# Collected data
::::

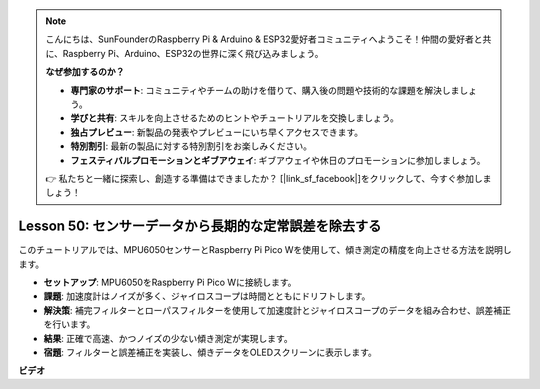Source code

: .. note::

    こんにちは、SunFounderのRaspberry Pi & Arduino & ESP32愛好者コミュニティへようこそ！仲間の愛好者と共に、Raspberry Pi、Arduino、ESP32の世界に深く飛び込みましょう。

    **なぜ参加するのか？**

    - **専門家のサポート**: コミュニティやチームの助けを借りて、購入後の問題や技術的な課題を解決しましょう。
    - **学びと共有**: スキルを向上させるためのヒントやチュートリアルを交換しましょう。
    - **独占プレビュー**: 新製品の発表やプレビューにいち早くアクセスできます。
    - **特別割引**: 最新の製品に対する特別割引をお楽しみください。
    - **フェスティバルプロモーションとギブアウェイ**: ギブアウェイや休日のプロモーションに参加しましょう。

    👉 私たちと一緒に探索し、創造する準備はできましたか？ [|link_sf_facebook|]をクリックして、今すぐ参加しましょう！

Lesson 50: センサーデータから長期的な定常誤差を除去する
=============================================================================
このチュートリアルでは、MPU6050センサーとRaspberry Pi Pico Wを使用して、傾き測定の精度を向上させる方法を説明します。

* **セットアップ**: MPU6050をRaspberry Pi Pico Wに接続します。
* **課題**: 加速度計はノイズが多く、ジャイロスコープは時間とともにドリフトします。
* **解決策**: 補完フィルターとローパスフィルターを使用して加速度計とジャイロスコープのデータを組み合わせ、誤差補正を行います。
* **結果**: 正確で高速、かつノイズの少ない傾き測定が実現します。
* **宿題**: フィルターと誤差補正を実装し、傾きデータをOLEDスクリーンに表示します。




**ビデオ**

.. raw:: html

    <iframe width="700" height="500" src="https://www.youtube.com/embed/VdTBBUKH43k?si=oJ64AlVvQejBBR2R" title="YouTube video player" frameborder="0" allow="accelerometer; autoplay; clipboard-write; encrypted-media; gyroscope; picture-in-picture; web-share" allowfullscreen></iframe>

::::

# The problem
Wherever the string "Pico" appears in the data above, report the whole line.

# Answer to this task
このチュートリアルでは、MPU6050センサーとRaspberry Pi Pico Wを使用して、傾き測定の精度を向上させる方法を説明します。
* **セットアップ**: MPU6050をRaspberry Pi Pico Wに接続します。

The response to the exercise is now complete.